The next mayor should lobby for the devolution of the £577m given to the Skills Funding Agency to support London workers.

Space to work and live

Common across all sectors in the London economy is the issue of an acute lack of housing. Business people in the tech and creative sectors are increasingly worried that talented people are being forced away, or put off coming to the capital by the increasing costs of housing.

A lack of cost-effective workspaces can also make it difficult for businesses looking to scale up.

The next mayor should therefore prioritise developing a credible strategy to deliver the housing needed, while retaining diverse office spaces to maintain a strong economy.

Digital Infrastructure

Alongside housing and office space is the issue of connectivity. London’s digital infrastructure is not quite fit for purpose for a city that is increasingly technology based. London was ranked number one for start-ups by the European Digital Cities Index in 2015, but drilling into the data shows chequered performance. While London performs well on quality, reliability and the low cost of its broadband, there are key areas of economic activity, seemingly without affordable access to superfast fibre broadband.

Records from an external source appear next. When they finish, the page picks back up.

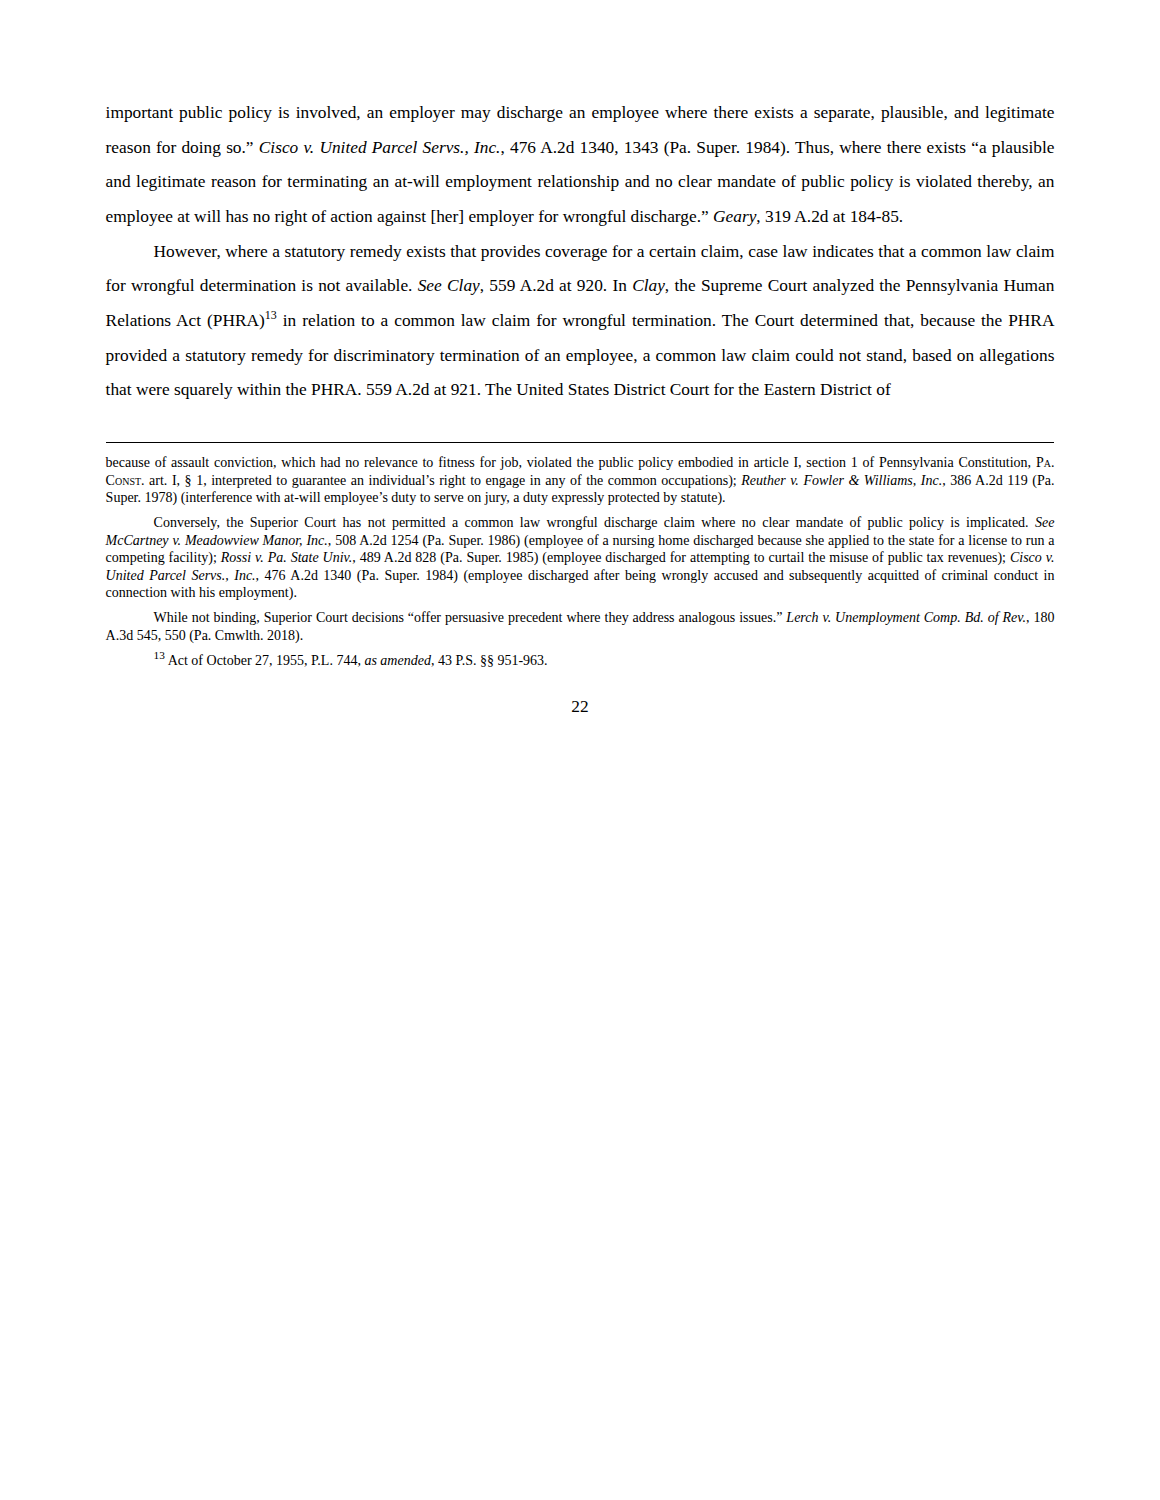important public policy is involved, an employer may discharge an employee where there exists a separate, plausible, and legitimate reason for doing so.” Cisco v. United Parcel Servs., Inc., 476 A.2d 1340, 1343 (Pa. Super. 1984). Thus, where there exists “a plausible and legitimate reason for terminating an at-will employment relationship and no clear mandate of public policy is violated thereby, an employee at will has no right of action against [her] employer for wrongful discharge.” Geary, 319 A.2d at 184-85.
However, where a statutory remedy exists that provides coverage for a certain claim, case law indicates that a common law claim for wrongful determination is not available. See Clay, 559 A.2d at 920. In Clay, the Supreme Court analyzed the Pennsylvania Human Relations Act (PHRA)13 in relation to a common law claim for wrongful termination. The Court determined that, because the PHRA provided a statutory remedy for discriminatory termination of an employee, a common law claim could not stand, based on allegations that were squarely within the PHRA. 559 A.2d at 921. The United States District Court for the Eastern District of
because of assault conviction, which had no relevance to fitness for job, violated the public policy embodied in article I, section 1 of Pennsylvania Constitution, Pa. Const. art. I, § 1, interpreted to guarantee an individual’s right to engage in any of the common occupations); Reuther v. Fowler & Williams, Inc., 386 A.2d 119 (Pa. Super. 1978) (interference with at-will employee’s duty to serve on jury, a duty expressly protected by statute).
Conversely, the Superior Court has not permitted a common law wrongful discharge claim where no clear mandate of public policy is implicated. See McCartney v. Meadowview Manor, Inc., 508 A.2d 1254 (Pa. Super. 1986) (employee of a nursing home discharged because she applied to the state for a license to run a competing facility); Rossi v. Pa. State Univ., 489 A.2d 828 (Pa. Super. 1985) (employee discharged for attempting to curtail the misuse of public tax revenues); Cisco v. United Parcel Servs., Inc., 476 A.2d 1340 (Pa. Super. 1984) (employee discharged after being wrongly accused and subsequently acquitted of criminal conduct in connection with his employment).
While not binding, Superior Court decisions “offer persuasive precedent where they address analogous issues.” Lerch v. Unemployment Comp. Bd. of Rev., 180 A.3d 545, 550 (Pa. Cmwlth. 2018).
13 Act of October 27, 1955, P.L. 744, as amended, 43 P.S. §§ 951-963.
22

The next mayor will need to address London’s internet infrastructure to ensure high-speed, affordable and resilient digital connectivity across the whole of the capital.

Access to finance

Some startups are successfully breaking the early-stage growth barrier and turning into candidates to become large global companies and job creators. London has more scale-ups than any other UK area by some distance (2,264 firms compared to next biggest, Thames Valley, at 532). And more broadly, the UK is leading the way in Europe in creating the big success stories.

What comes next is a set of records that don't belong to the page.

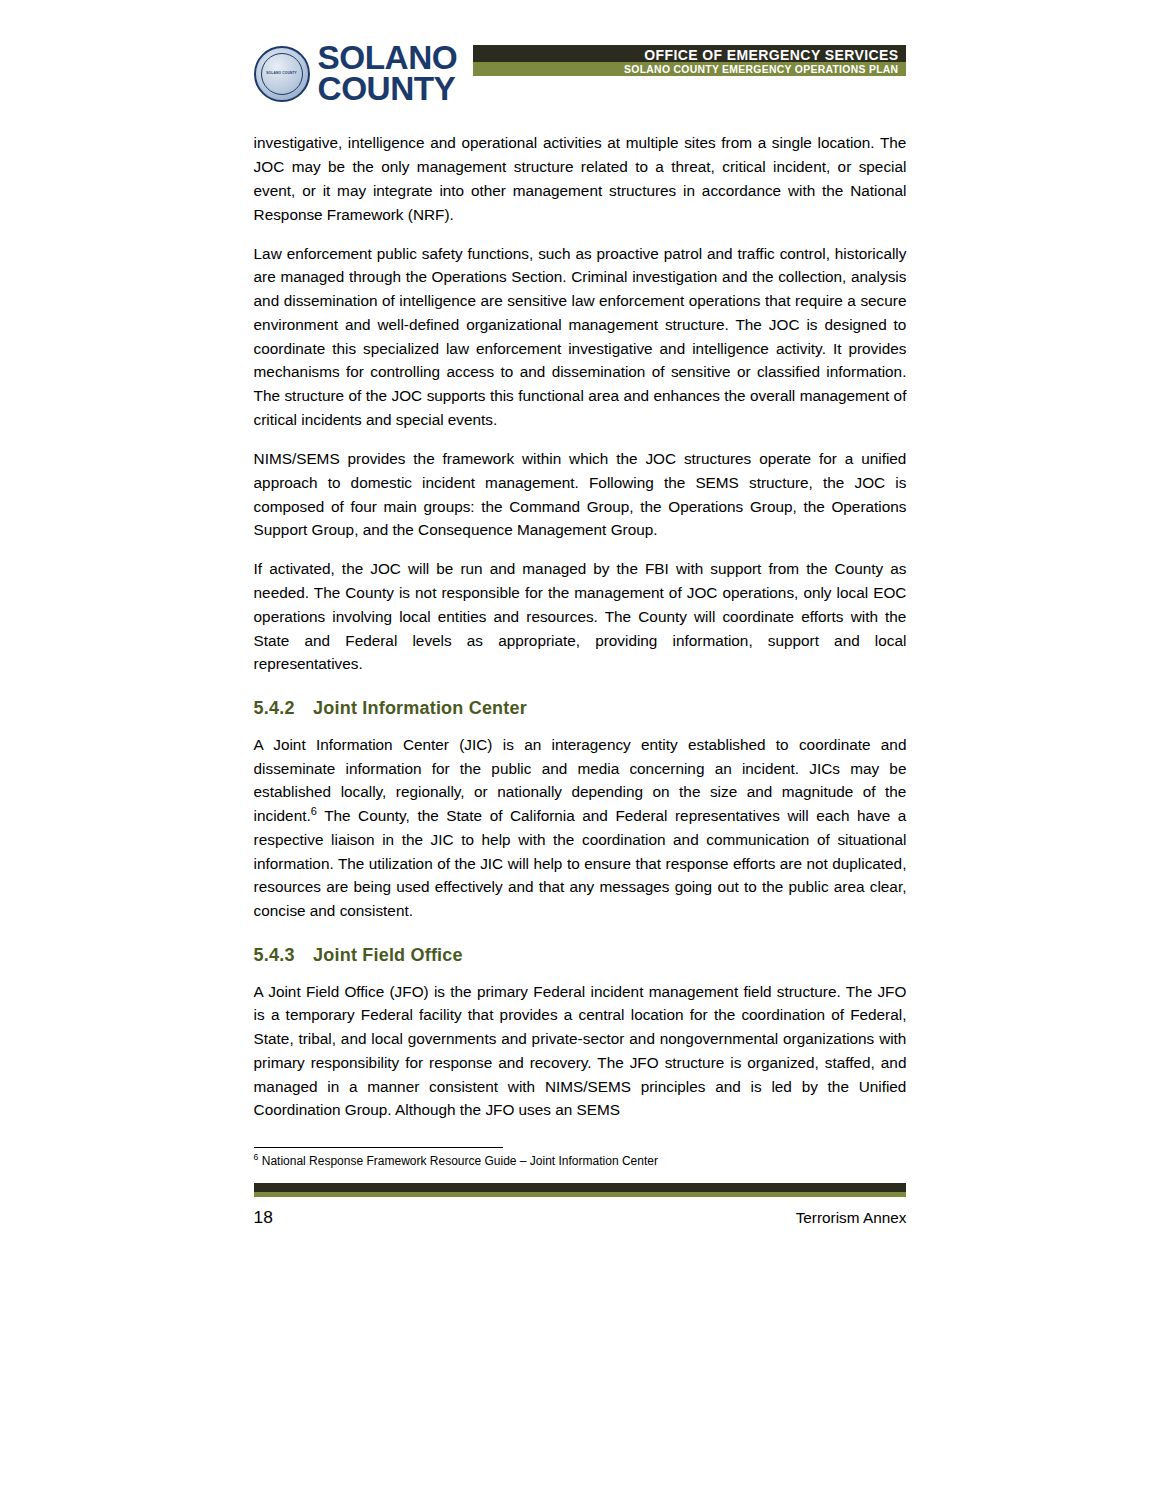SOLANO COUNTY
OFFICE OF EMERGENCY SERVICES
SOLANO COUNTY EMERGENCY OPERATIONS PLAN
investigative, intelligence and operational activities at multiple sites from a single location. The JOC may be the only management structure related to a threat, critical incident, or special event, or it may integrate into other management structures in accordance with the National Response Framework (NRF).
Law enforcement public safety functions, such as proactive patrol and traffic control, historically are managed through the Operations Section. Criminal investigation and the collection, analysis and dissemination of intelligence are sensitive law enforcement operations that require a secure environment and well-defined organizational management structure. The JOC is designed to coordinate this specialized law enforcement investigative and intelligence activity. It provides mechanisms for controlling access to and dissemination of sensitive or classified information. The structure of the JOC supports this functional area and enhances the overall management of critical incidents and special events.
NIMS/SEMS provides the framework within which the JOC structures operate for a unified approach to domestic incident management. Following the SEMS structure, the JOC is composed of four main groups: the Command Group, the Operations Group, the Operations Support Group, and the Consequence Management Group.
If activated, the JOC will be run and managed by the FBI with support from the County as needed. The County is not responsible for the management of JOC operations, only local EOC operations involving local entities and resources. The County will coordinate efforts with the State and Federal levels as appropriate, providing information, support and local representatives.
5.4.2 Joint Information Center
A Joint Information Center (JIC) is an interagency entity established to coordinate and disseminate information for the public and media concerning an incident. JICs may be established locally, regionally, or nationally depending on the size and magnitude of the incident.6 The County, the State of California and Federal representatives will each have a respective liaison in the JIC to help with the coordination and communication of situational information. The utilization of the JIC will help to ensure that response efforts are not duplicated, resources are being used effectively and that any messages going out to the public area clear, concise and consistent.
5.4.3 Joint Field Office
A Joint Field Office (JFO) is the primary Federal incident management field structure. The JFO is a temporary Federal facility that provides a central location for the coordination of Federal, State, tribal, and local governments and private-sector and nongovernmental organizations with primary responsibility for response and recovery. The JFO structure is organized, staffed, and managed in a manner consistent with NIMS/SEMS principles and is led by the Unified Coordination Group. Although the JFO uses an SEMS
6 National Response Framework Resource Guide – Joint Information Center
18 Terrorism Annex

Yet despite our ability to create high-tech start-ups, many of these fail to grow into large independent global firms, instead either failing or being acquired by foreign firms.

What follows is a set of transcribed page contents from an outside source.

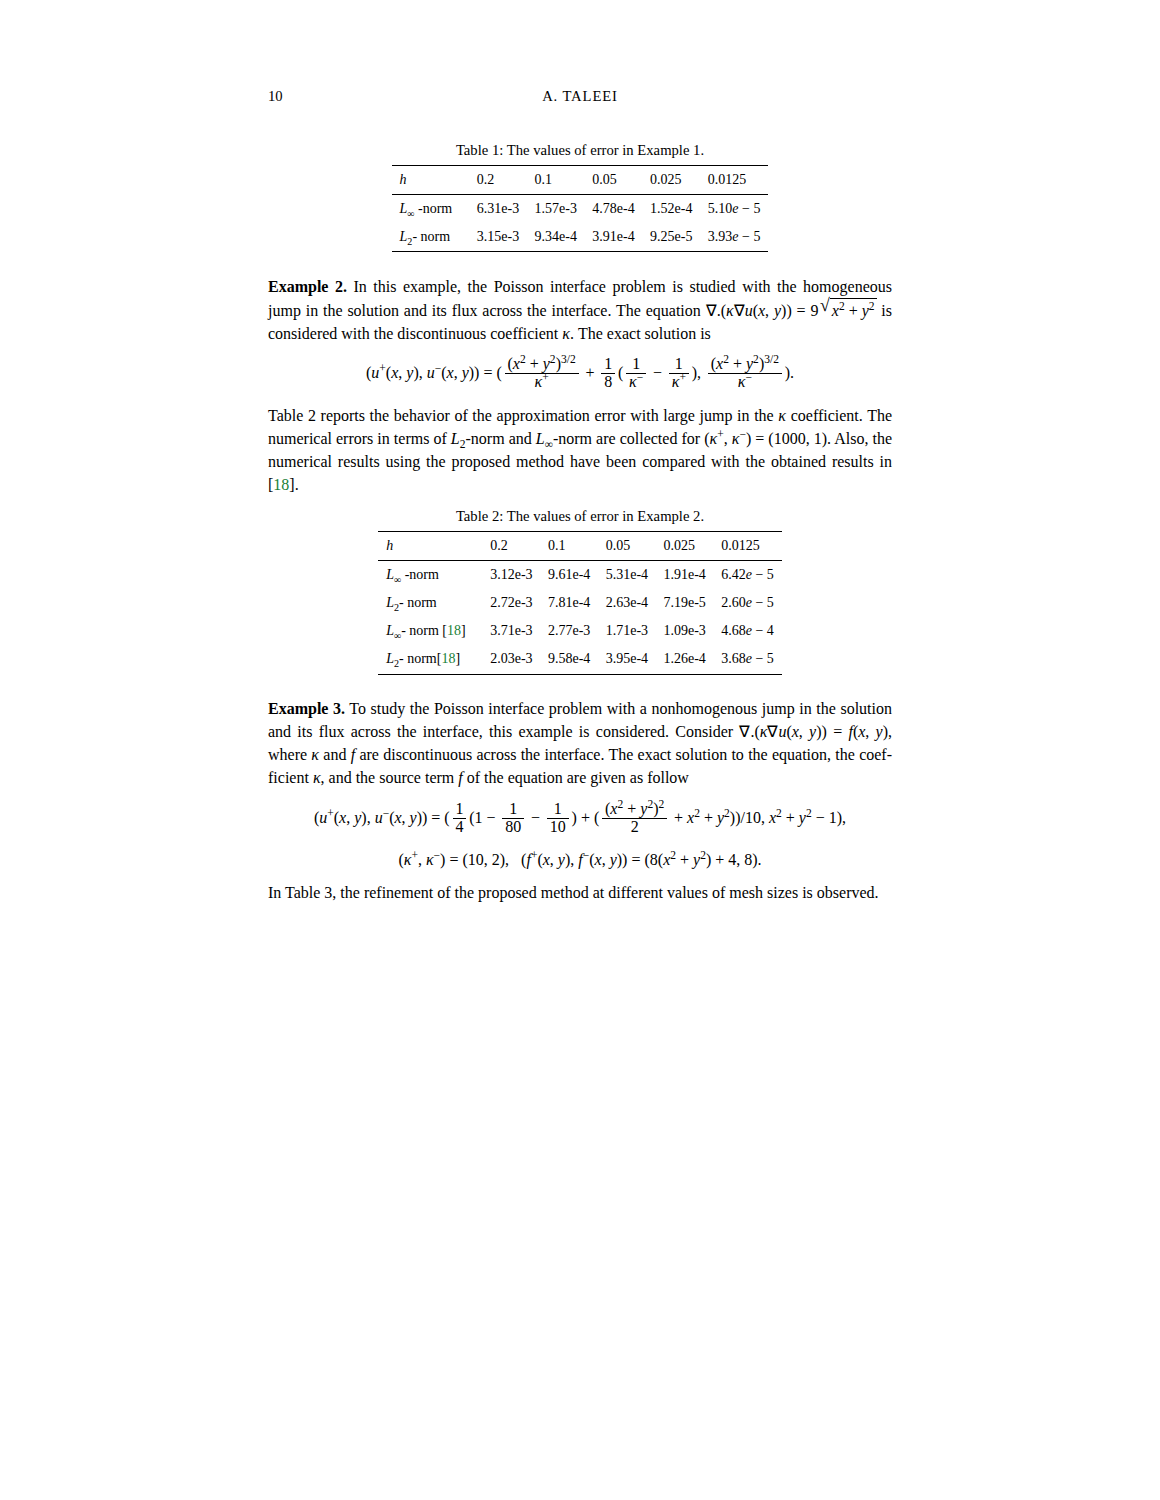10
A. TALEEI
Table 1: The values of error in Example 1.
| h | 0.2 | 0.1 | 0.05 | 0.025 | 0.0125 |
| --- | --- | --- | --- | --- | --- |
| L ∞ -norm | 6.31e-3 | 1.57e-3 | 4.78e-4 | 1.52e-4 | 5.10 e − 5 |
| L 2 - norm | 3.15e-3 | 9.34e-4 | 3.91e-4 | 9.25e-5 | 3.93 e − 5 |
Example 2. In this example, the Poisson interface problem is studied with the homogeneous jump in the solution and its flux across the interface. The equation ∇.(κ∇u(x, y)) = 9x2 + y2 is considered with the discontinuous coefficient κ. The exact solution is
(u+(x, y), u−(x, y)) = ((x2 + y2)3/2 κ+ + 18(1 κ− − 1 κ+), (x2 + y2)3/2 κ−).
Table 2 reports the behavior of the approximation error with large jump in the κ coefficient. The numerical errors in terms of L2-norm and L∞-norm are collected for (κ+, κ−) = (1000, 1). Also, the numerical results using the proposed method have been compared with the obtained results in [18].
Table 2: The values of error in Example 2.
| h | 0.2 | 0.1 | 0.05 | 0.025 | 0.0125 |
| --- | --- | --- | --- | --- | --- |
| L ∞ -norm | 3.12e-3 | 9.61e-4 | 5.31e-4 | 1.91e-4 | 6.42 e − 5 |
| L 2 - norm | 2.72e-3 | 7.81e-4 | 2.63e-4 | 7.19e-5 | 2.60 e − 5 |
| L ∞ - norm [ 18 ] | 3.71e-3 | 2.77e-3 | 1.71e-3 | 1.09e-3 | 4.68 e − 4 |
| L 2 - norm[ 18 ] | 2.03e-3 | 9.58e-4 | 3.95e-4 | 1.26e-4 | 3.68 e − 5 |
Example 3. To study the Poisson interface problem with a nonhomogenous jump in the solution and its flux across the interface, this example is considered. Consider ∇.(κ∇u(x, y)) = f(x, y), where κ and f are discontinuous across the interface. The exact solution to the equation, the coefficient κ, and the source term f of the equation are given as follow
(u+(x, y), u−(x, y)) = (14(1 − 180 − 110) + ((x2 + y2)22 + x2 + y2))/10, x2 + y2 − 1),
(κ+, κ−) = (10, 2), (f+(x, y), f−(x, y)) = (8(x2 + y2) + 4, 8).
In Table 3, the refinement of the proposed method at different values of mesh sizes is observed.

Access to finance can be challenging for early-stage companies looking to scale-up. One issue is the perceived equity gap, in particular at the stage between angel investment (around £500k) and institutional investment (over £2m).

Bank debt often cannot fill this gap because in many cases innovative firms lack the necessary levels of collateral required by banks and the levels are too low for institutional investors.  However, is this actually an equity gap or is the issue more complex;  a result of a lack of leadership experience among the companies, a need for more targeted business support or better knowledge of products available?

Well, it is certainly true that many companies are accessing finance: in the first six months of 2015, investment by venture capitalists into Britain’s technology companies hit a record high with nearly $1.5bn raised and London’s tech companies secured more than 80 per cent of the total funding. The London Stock Exchange also plays a key role: UK scale-ups raised $4bn through a stock market listing, more than double what France, Germany, Spain and Italy collectively raised.

Public policy to support scale-ups has been effective, and demonstrable progress has been made over the past decade or so. The creation of the British Business Bank, funding programmes with private sector money, the establishment of specific VC funds, and tax incentives such as EIS and SEIS have all contributed. This situation should continue to improve as knowledge and experience of what policies and interventions work grows.

What is now needed is for better collaboration to be built between angel investors, venture capitalists and high growth companies and for London to prioritise coordinated and targeted policies to support early-stage investment. This will help highlight where real gaps are and continue to improve access to finance policy.

So, overall, when the new mayor takes office, he will find a capital – and a tech sector – with a great many positive signals. But there will be challenges in the inbox, and enthusiastic championing of the tech sector could help provide a real legacy.